So far when we’ve been writing Python code, we’ve either been using the Python interpreter in the terminal or saving a Python script. However, there’s a third way to write Python code that’s very popular in Digital Humanities - that is Jupyter notebooks.

So what is a Jupyter notebook?

The Jupyter Notebook is an open-source web application that allows you to create and share documents that contain live code, equations, visualizations and narrative text. Uses include: data cleaning and transformation, numerical simulation, statistical modeling, data visualization, machine learning, and much more.

The popularity of Jupyter notebooks is that it allows you to do exploratory data analysis in the browser, letting you manipulate data and see the results without have to rerun an entire script.
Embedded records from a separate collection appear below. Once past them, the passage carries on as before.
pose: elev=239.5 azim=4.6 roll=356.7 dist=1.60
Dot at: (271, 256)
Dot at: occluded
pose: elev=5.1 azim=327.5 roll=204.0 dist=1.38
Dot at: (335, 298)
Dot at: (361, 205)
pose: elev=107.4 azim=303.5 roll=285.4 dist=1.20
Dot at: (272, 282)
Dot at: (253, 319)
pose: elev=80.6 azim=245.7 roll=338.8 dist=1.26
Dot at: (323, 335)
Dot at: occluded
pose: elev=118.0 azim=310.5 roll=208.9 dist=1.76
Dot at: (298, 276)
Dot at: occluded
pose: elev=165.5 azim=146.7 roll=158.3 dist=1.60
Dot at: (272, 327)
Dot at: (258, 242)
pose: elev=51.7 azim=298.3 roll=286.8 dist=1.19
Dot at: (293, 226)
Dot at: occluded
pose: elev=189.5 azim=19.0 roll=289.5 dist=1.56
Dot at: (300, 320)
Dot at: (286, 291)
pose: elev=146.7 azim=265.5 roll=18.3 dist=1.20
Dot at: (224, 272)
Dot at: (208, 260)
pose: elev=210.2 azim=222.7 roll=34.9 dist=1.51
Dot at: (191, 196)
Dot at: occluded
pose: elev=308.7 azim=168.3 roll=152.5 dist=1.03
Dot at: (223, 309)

To be able to use Jupyter, we first need to install it as a Python library.

If you are using a virtual environment, go ahead and activate it.

cd .virtualenvs
source is310-venv/bin/activate

Then install the Jupyter notebook package:

pip3 install jupyter notebook

If you’re using a virtual environment (especially with VS Code), you’ll need a few extra commands:

pip3 install ipykernel
python3 -m ipykernel install --user --name=is310-venv 

This will make it so that your jupyter notebook runs from your virtual environment (i.e. it knows where your Python libraries are).

Once you’ve installed the packages successfully, you should then type the following command.

jupyter notebook

This command immediately opens the Jupyter interface in our browser.

create notebook

Our first step is to create a new Python 3 notebook using the new button.

empty notebook

This opens up an empty notebook and we can rename the notebook by clicking on Untitled.

rename notebook

I renamed my notebook Introduction to Notebooks.

Now in a Jupyter notebook, we can still use much of the same Python syntax as our scripts. For example, going back to our DH Tools script, we could still use our functions to store data about various DH tools.

Try pasting the following within the first cell of the Jupyter notebook:

def make_tool_dict(name, value_2015 , value_2016, value_2017,value_2018, value_2019):
    tool = {
        "2015":value_2015,
        "2016":value_2016,
        "2017":value_2017,
        "2018":value_2018,
        "2019":value_2019,
        "name":name,
        "total":value_2015+value_2016+value_2017+value_2018+value_2019
    }
    return tool

It should look like the following: function Unlike with our scripts where we would need to save our file and then type python3 script.py, we can just click on the cell and either press Shift + Return on a Mac or Shift + Enter on Windows to run the cell.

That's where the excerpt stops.